Un estudio reciente de la Universidad de Colorado en Boulder muestra que el uso de luz ultravioleta puede reducir significativamente los alérgenos transportados por el aire, lo que proporciona una herramienta potencialmente transformadora para quienes sufren de alergias.
Imagine poder desactivar los alérgenos problemáticos con solo pulsar un interruptor. Según una investigación pionera de la Universidad de Colorado en Boulder, el uso de luz ultravioleta para neutralizar los alérgenos transportados por el aire podría pronto hacer realidad ese sueño.
Investigadores de la Universidad de Colorado en Boulder han descubierto que una longitud de onda específica de luz ultravioleta puede inactivar eficazmente los alérgenos presentes en el aire en tan solo 30 minutos. Este descubrimiento proporciona alivio a quienes sufren reacciones alérgicas causadas por mascotas, ácaros del polvo, moho y polen.
“Hemos descubierto que podemos usar un tratamiento pasivo, generalmente seguro, con luz ultravioleta para inactivar rápidamente los alérgenos transportados por el aire”, declaró en un comunicado de prensa la primera autora, Tess Eidem, investigadora asociada sénior del Departamento de Ingeniería Civil, Ambiental y Arquitectónica. “Creemos que esta podría ser otra herramienta para ayudar a las personas a combatir los alérgenos en sus hogares, escuelas u otros lugares donde se acumulan en interiores”.
El estudio, publicado En agosto, en la revista ACS ES&T Air, se arroja luz sobre una nueva forma de manejar los alérgenos que son notoriamente difíciles de eliminar mediante los métodos de limpieza tradicionales.
Las soluciones actuales, como aspirar, filtrar el aire y bañar regularmente a las mascotas, suelen ser insuficientes y difíciles de mantener a lo largo del tiempo. Pero este nuevo enfoque podría revolucionar la forma en que combatimos los alérgenos, logrando que los ambientes interiores sean más saludables y respirables.
A diferencia de las bacterias y los virus, los alérgenos como la proteína Fel d1 de la caspa de gato no se pueden "eliminar" simplemente porque no están vivos.
“Después de que los ácaros del polvo desaparezcan, el alérgeno sigue ahí”, añadió Eidem. “Por eso, si sacudes una alfombra, puedes tener una reacción años después”.
Sin embargo, al alterar la estructura de estas proteínas con luz ultravioleta, se vuelven irreconocibles para el sistema inmunológico, previniendo eficazmente las reacciones alérgicas.
El equipo de investigación utilizó luces UV222, que emiten una longitud de onda de 222 nanómetros segura para espacios ocupados.

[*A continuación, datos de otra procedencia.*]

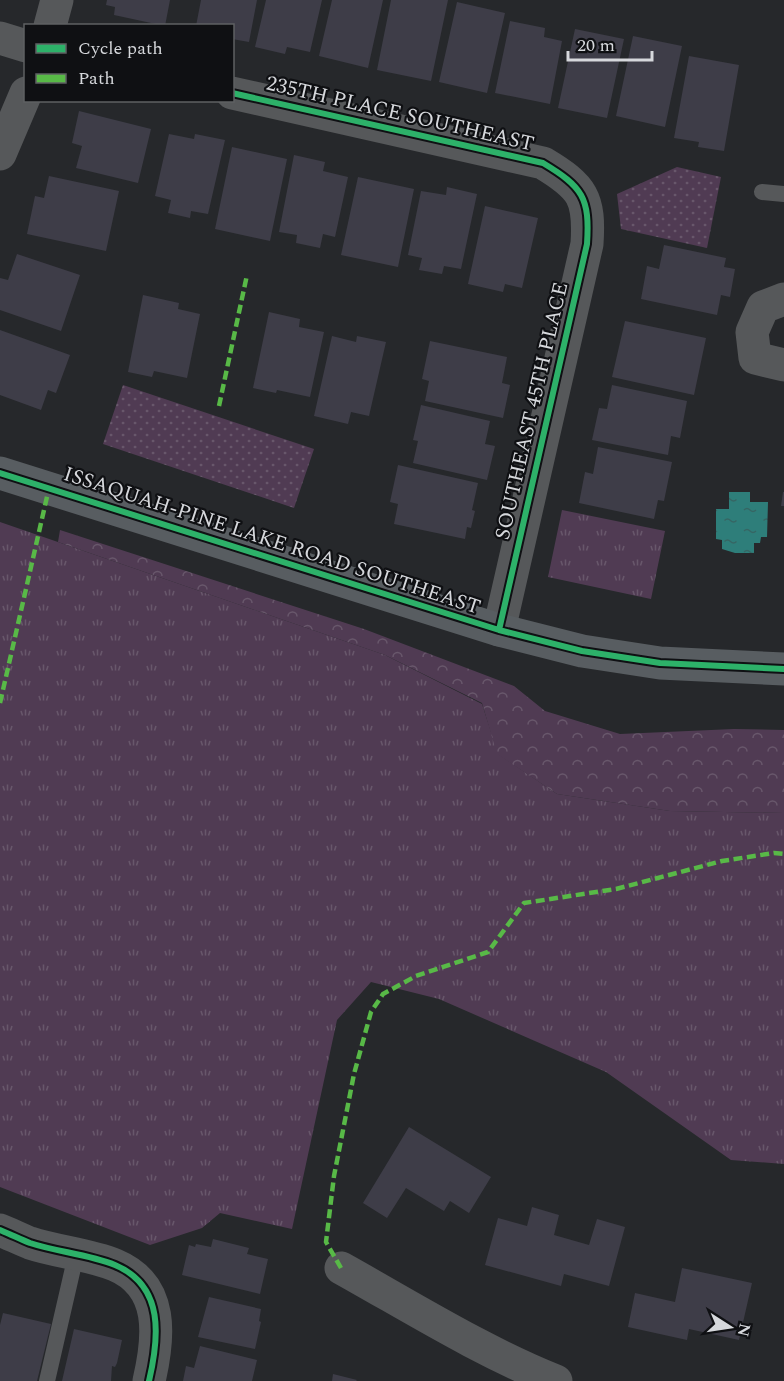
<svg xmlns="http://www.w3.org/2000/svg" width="784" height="1381" viewBox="0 0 784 1381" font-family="Spectral,serif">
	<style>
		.grass { fill: url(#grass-tufts) }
		.forest { fill: url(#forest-crowns) }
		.park { fill: url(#park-dots) }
		.water { fill: url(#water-ripples) }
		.building { fill: #3e3d48 }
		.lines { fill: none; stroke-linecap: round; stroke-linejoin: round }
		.lane { stroke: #56585a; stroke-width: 16 }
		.street { stroke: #56585a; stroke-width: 33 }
		.secondary { stroke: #585d61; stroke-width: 33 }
		.quiet { stroke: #58b947; stroke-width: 4.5; stroke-dasharray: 9 4.5; stroke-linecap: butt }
		.cycleway-casing { stroke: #0f1013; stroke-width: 10 }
		.cycleway { stroke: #2db169; stroke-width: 6 }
		.labels { text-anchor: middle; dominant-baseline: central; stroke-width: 4.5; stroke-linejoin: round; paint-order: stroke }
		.street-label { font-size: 21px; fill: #d6d8dc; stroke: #0f1013 }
	</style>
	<defs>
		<pattern id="grass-tufts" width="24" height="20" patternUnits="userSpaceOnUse" patternTransform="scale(1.5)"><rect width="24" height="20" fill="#503b53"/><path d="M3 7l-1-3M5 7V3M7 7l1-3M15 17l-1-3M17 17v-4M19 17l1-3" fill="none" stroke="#68576b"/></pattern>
		<pattern id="forest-crowns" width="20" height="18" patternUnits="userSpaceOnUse" patternTransform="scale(1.5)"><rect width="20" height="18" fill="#503b53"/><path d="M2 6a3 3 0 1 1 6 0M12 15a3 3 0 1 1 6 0" fill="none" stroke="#68576b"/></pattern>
		<pattern id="park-dots" width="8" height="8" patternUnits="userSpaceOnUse" patternTransform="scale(1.5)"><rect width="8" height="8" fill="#503b53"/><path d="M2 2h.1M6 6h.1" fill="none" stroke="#68576b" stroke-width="1.8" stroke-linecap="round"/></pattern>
		<pattern id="water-ripples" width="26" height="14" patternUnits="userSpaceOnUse" patternTransform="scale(1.5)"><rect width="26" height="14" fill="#2e7e7a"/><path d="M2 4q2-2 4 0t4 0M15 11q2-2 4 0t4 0" fill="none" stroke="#356664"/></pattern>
	</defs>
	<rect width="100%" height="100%" fill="#26282b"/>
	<path class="grass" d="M 562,510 L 665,531 L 651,599 L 548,577 Z
		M 0,522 L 385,655 L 482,704 L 498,754 L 557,794 L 670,811 L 784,813 L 784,1164 L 731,1160 L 606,1072 L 439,999 L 371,982 L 337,1020 L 292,1229 L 220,1213 L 202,1228 L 150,1245 L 0,1187 Z"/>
	<path class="forest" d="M 60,530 L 364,629 L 514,686 L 545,711 L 620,734 L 734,729 L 784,730 L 784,813 L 670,811 L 557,794 L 497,754 L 482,703 L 385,655 L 58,542 Z"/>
	<path class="park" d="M 677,167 L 721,177 L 707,248 L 621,229 L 617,194 Z
		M 123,385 L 314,449 L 294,508 L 103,444 Z"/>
	<path class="water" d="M 729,492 L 750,492 L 750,502 L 768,502 L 767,537 L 761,537 L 760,543 L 754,543 L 754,553 L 735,553 L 722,549 L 722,540 L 716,539 L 716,509 L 729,509 Z"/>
	<path class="building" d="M 107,0 L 170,0 L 165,26 L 114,15 L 115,7 L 106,5 Z
		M 201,0 L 257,0 L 249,42 L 232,39 L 232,26 L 196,26 Z
		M 266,0 L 322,0 L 310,52 L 287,47 L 285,54 L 255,47 Z
		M 332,0 L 383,0 L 368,68 L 319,56 Z
		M 391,0 L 448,0 L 431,81 L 377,70 Z
		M 457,2 L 505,13 L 487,93 L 439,82 Z
		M 510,21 L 545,28 L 544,37 L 562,41 L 550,104 L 495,93 Z
		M 575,29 L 624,39 L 607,118 L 558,108 Z
		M 633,36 L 682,46 L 665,127 L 616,116 Z
		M 689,56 L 739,65 L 724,151 L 698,147 L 699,142 L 674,138 Z
		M 79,111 L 151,129 L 138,183 L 76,168 L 82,146 L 72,143 Z
		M 169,134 L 194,139 L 195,134 L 225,140 L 208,214 L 191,211 L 190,218 L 168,213 L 171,200 L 155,196 Z
		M 232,147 L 287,159 L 270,241 L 215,229 Z
		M 294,155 L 325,162 L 323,171 L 348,177 L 335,237 L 323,234 L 320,248 L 296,243 L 297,235 L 279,232 Z
		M 49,176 L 119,191 L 106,251 L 27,234 L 35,196 L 44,198 Z
		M 358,177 L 414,189 L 398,267 L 341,255 Z
		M 447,187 L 477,194 L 461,269 L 444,266 L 442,274 L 419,270 L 422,258 L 408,255 L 421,191 L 446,195 Z
		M 485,206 L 538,218 L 522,288 L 505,284 L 503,292 L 468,284 Z
		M 664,245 L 726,258 L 724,267 L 735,269 L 730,297 L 721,295 L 717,315 L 641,299 L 647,266 L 659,269 Z
		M 17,254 L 80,275 L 61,331 L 0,310 L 0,278 L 8,280 Z
		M 143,295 L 179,303 L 178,309 L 200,314 L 187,378 L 154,371 L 152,377 L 128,372 Z
		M 269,312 L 300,319 L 299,327 L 324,332 L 310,397 L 277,390 L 276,393 L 253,388 Z
		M 625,321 L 706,338 L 694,395 L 612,377 Z
		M 0,330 L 70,355 L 56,393 L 48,390 L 41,410 L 0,395 Z
		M 332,336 L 356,342 L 357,336 L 386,342 L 369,416 L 351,412 L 348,424 L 314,416 Z
		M 430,341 L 507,357 L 502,383 L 510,385 L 503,418 L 425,401 L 429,381 L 422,379 Z
		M 612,385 L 687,401 L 680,438 L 671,436 L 668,455 L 592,440 L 599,408 L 607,409 Z
		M 421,405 L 490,421 L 485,444 L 495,446 L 487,480 L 413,463 L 418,441 L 413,440 Z
		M 598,447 L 672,462 L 664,501 L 658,500 L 654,519 L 579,503 L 585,472 L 593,474 Z
		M 398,465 L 478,483 L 472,510 L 475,511 L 471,528 L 467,527 L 465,539 L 394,524 L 398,504 L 390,502 Z
		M 783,492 L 784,492 L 784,506 L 781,506 Z
		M 409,1127 L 491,1177 L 469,1213 L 450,1201 L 444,1211 L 406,1188 L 387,1218 L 363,1203 Z
		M 532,1207 L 559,1215 L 554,1235 L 589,1245 L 597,1219 L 625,1227 L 609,1286 L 564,1274 L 561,1286 L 485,1265 L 498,1218 L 527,1226 Z
		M 213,1239 L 249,1248 L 247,1254 L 268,1259 L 260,1294 L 182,1275 L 189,1245 L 195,1247 L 196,1244 L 211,1247 Z
		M 682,1268 L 752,1283 L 739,1340 L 689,1329 L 687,1340 L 628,1327 L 635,1293 L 675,1302 Z
		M 209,1297 L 261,1309 L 259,1321 L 261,1322 L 255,1349 L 198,1337 Z
		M 3,1313 L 51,1324 L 37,1381 L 0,1381 L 0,1325 Z
		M 74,1329 L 122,1340 L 117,1363 L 115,1367 L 112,1366 L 111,1381 L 62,1381 Z
		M 200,1346 L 257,1360 L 252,1381 L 183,1381 L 186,1366 L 194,1368 Z
		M 333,1374 L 357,1380 L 356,1381 L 332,1381 Z"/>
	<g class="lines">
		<path class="lane" d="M 762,192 L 784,194
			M 47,1381 L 76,1255"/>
		<path class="street" d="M 50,26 L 57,0
			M 0,38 L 26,46
			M 232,93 L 543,163 C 583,187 590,198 587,244 L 499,630
			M 0,154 L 26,93
			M 784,299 L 763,307 L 752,332 L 755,358 L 784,365
			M 0,1230 C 10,1234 20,1239 30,1243 C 57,1252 88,1254 115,1265 C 165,1286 159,1338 149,1381
			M 341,1268 C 411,1307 481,1351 556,1381"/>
		<path class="secondary" d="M 0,473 L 499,630 L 582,651 L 660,663 L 784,669"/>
		<path class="quiet" d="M 219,406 L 247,275
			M 0,703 L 49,488
			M 341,1268 L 326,1242 L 334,1176 L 354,1074 L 371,1012 L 383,994 L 416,976 L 488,952 L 524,903 L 616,889 L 722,861 L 774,853 L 784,854"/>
		<defs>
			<path id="cycleway" d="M 232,93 L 543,163 C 583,187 590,198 587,244 L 499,630
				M 0,473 L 499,630 L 582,651 L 660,663 L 784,669
				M 0,1230 C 10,1234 20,1239 30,1243 C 57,1252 88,1254 115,1265 C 165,1286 159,1338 149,1381"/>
		</defs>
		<use href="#cycleway" class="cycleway-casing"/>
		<use href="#cycleway" class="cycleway"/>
	</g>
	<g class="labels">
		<g class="street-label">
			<text transform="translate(400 114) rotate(13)">235TH PLACE SOUTHEAST</text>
			<text transform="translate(532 411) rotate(-77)">SOUTHEAST 45TH PLACE</text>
			<text transform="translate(272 541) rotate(18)">ISSAQUAH-PINE LAKE ROAD SOUTHEAST</text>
		</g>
	</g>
	<rect x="24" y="24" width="210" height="78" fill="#0f1013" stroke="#5f6063" stroke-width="1.5"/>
	<rect x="36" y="44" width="30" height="9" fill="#2db169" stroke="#5f6063" stroke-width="1.5"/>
	<text x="78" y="54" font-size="18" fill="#d6d8dc">Cycle path</text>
	<rect x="36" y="74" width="30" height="9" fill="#58b947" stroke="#5f6063" stroke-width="1.5"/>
	<text x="78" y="84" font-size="18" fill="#d6d8dc">Path</text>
	<g transform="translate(730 1327) rotate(102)" stroke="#0f1013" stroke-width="4.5" paint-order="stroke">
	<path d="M0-4.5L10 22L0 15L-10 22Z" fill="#d6d8dc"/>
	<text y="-9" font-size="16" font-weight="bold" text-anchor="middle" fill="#d6d8dc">N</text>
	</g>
	<path d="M568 51v9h84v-9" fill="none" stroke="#d6d8dc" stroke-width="3"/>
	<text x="577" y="51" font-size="18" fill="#d6d8dc" stroke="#0f1013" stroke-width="4.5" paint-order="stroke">20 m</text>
</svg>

Se ha demostrado que este tipo de luz ultravioleta altera la estructura de los alérgenos, a diferencia de la luz ultravioleta más intensa utilizada en entornos hospitalarios, que puede suponer riesgos para la piel y los ojos.
El experimento implicó bombear alérgenos microscópicos a un ambiente sellado de 350 pies cúbicos y exponerlos a la luz UV222.
Después de 30 minutos, la estructura de los alérgenos había cambiado lo suficiente como para que los anticuerpos del sistema inmunológico ya no pudieran reconocerlos, lo que resultó en una reducción de los alérgenos en el aire del 20% al 25%.
“Son reducciones bastante rápidas si las comparamos con meses y meses de limpieza, arrancar alfombras y bañar al gato”, añadió Eidem, destacando el potencial revolucionario de este método.
Actualmente, las lámparas UV222 se comercializan principalmente para fines antimicrobianos industriales, pero en el futuro podrían aparecer más versiones portátiles diseñadas para uso personal. Estos dispositivos podrían ser revolucionarios para las personas alérgicas, ofreciendo un respiro en diversos entornos, desde hogares con mascotas hasta sótanos polvorientos.
Dado que casi uno de cada tres adultos y niños en Estados Unidos padece alergias, según los Centros para el Control y la Prevención de Enfermedades, esta investigación podría tener un impacto significativo en la salud pública. Las alergias son una de las principales causas de los ataques de asma.
“Los ataques de asma matan a unas 10 personas cada día en Estados Unidos, y a menudo se desencadenan por alergias transmitidas por el aire”, añadió Eidem. “Es fundamental desarrollar nuevas formas de prevenir esa exposición”.